Il campione olimpico di paraciclismo Alex Zanardi è rimasto coinvolto in un grave incidente stradale in provincia di Siena, dove era impegnato nella staffetta di Obiettivo tricolore, viaggio che vede tra i partecipanti atleti paralimpici in handbike, bici o carrozzina olimpica.

Stando alle prime informazioni l’incidente, avvenuto poco dopo le 17 sulla statale 146 nel comune di Pienza, ha visto coinvolto un mezzo pesante. Zanardi è stato trasferito in elisoccorso all’ospedale Le Scotte di Siena. L’ex pilota di Formula 1 stava si trovava in Val d’Orcia, sulla strada che porta a San Quirico d’Orcia, quando è rimasto coinvolto nell’incidente.

L’ex pilota di Formula 1 avrebbe riportato un trauma multiplo e si troverebbe in gravi condizioni in ospedale. Secondo una prima ricostruzione, Zanardi si trovava con un altro ciclista in discesa, dove ha perso il controllo della sua handbike invadendo la corsia opposta, dove transitava il mezzo pesante.

Zanardi dopo l’impatto è rimasto cosciente, almeno fino all’arrivo dei soccorsi, e respirava autonomamente. Come testimoniato da Mario Valentini, ct della Nazionale italiana di paraciclismo che stava seguendo su un minivan la corsa, l’impatto è avvenuto in discesa. “La tappa arrivava a Montalcino, mancava poco. Eravamo in curva, su una discesa non difficile, si andava attorno ai 50 all’ora. Alex ha perso il controllo dell’handbike, si è ribaltato due volte e ha impattato contro un autotreno. L’urto è stato terribile. I paramedici l’hanno recuperato: era gravissimo. L’elicottero non riusciva ad atterrare quindi l’ambulanza l’ha portato in una piazzuola lì vicina dove il pilota del veivolo è riuscito a scendere e trasportarlo a Siena. È stato terribile”, ha raccontato al Corriere della Sera.

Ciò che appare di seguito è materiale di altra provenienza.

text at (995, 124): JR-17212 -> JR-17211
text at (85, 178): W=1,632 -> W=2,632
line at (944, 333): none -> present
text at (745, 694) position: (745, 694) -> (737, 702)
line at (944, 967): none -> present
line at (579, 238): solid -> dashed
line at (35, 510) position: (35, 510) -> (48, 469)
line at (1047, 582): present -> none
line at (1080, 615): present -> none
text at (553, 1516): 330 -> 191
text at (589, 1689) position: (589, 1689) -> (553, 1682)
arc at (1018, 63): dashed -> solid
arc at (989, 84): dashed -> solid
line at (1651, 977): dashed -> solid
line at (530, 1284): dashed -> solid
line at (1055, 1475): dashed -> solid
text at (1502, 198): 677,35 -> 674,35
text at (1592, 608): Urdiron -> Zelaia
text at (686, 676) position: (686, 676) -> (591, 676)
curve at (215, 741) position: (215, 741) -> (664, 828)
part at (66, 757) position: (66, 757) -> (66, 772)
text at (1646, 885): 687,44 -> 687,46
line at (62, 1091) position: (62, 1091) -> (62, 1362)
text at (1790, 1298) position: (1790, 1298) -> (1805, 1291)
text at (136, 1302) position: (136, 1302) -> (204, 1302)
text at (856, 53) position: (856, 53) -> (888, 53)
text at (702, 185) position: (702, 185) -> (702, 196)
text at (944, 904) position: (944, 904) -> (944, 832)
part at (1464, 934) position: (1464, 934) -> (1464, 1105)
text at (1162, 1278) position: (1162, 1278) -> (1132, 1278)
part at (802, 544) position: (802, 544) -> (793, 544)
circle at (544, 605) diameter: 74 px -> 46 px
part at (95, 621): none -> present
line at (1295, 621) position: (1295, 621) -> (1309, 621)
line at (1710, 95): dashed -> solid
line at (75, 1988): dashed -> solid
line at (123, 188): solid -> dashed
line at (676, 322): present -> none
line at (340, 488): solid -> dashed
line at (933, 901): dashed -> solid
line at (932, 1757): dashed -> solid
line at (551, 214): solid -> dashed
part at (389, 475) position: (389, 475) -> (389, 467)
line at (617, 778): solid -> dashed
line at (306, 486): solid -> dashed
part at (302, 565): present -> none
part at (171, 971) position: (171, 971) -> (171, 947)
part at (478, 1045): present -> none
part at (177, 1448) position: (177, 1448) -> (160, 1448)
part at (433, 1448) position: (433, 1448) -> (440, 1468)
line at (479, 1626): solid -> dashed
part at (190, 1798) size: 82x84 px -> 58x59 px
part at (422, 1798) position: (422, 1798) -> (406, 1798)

IL BOLLETTINO: INTERVENTO DI NEUROCHIRURGIA – Zanardi, riferisce il bollettino dell’azienda ospedaliero universitaria di Siena, è stato trasportato con l’elisoccorso Pegaso ed è atterrato alle Scotte alle 18. È stato subito preso in cura dai professionisti del pronto soccorso, valutato in shock room e le sue condizioni sono gravissime per il forte trauma cranico riportato. Al momento, secondo quanto riferito, è sottoposto a un delicato intervento di neurochirurgia. L’ex pilota, “in condizioni gravissime”, è stato trasferito successivamente nel reparto di terapia intensiva.

LA CARRIERA – Zanardi, dopo gli esordi nel mondo del Kart e delle formule minori, ha corso dal 1991 al 1994 nella Formula per scuderie come Jordan, Minardi, Lotus e Williams. Rimasto senza contratto Zanardi divenne pilota di Formula Cart, laureandosi per due volte consecutive campione. La sua carriera e la sua vita vennero stravolte dall’incidente avvenuto sul circuito tedesco del Lausitzring. Dopo un testacoda la sua auto rientrò in pista intraversandosi e venendo colpita ad altissima velocità dalla monoposto guidata da Alex Tagliani, spezzando in due la Reynard Honda di Zanardi.

Lo schianto aveva provocato, di fatto, l’istantanea amputazione di entrambi gli arti inferiori e il pilota rischiò di morire dissanguato. Il pilota rimase in coma farmacologico per quattro giorni all’ospedale di Berlino, ma dopo sei settimane di ricovero e una quindicina di operazioni subite Zanardi poté lasciare l’ospedale. Il pilota rientrò alle corse su pista nel 2005 col Mondiale Turismo, alla guida di una Bmw, partecipando nel 2015 anche alla 24 ore di Spa.

Per quanto riguarda la carriera nel paraciclismo, Zanardi ha conquistato 2 ori e un argento alle Olimpiadi di Londra 2012 e altri 2 ori e un argento nell’edizione 2016 di Rio de Janeiro.

Poche ore prima dell’incidente Zanardi aveva annunciato il ritorno in macchina per una gara Gt da disputare a Monza con la Bmw, per la finale del campionato italiano di Endurance.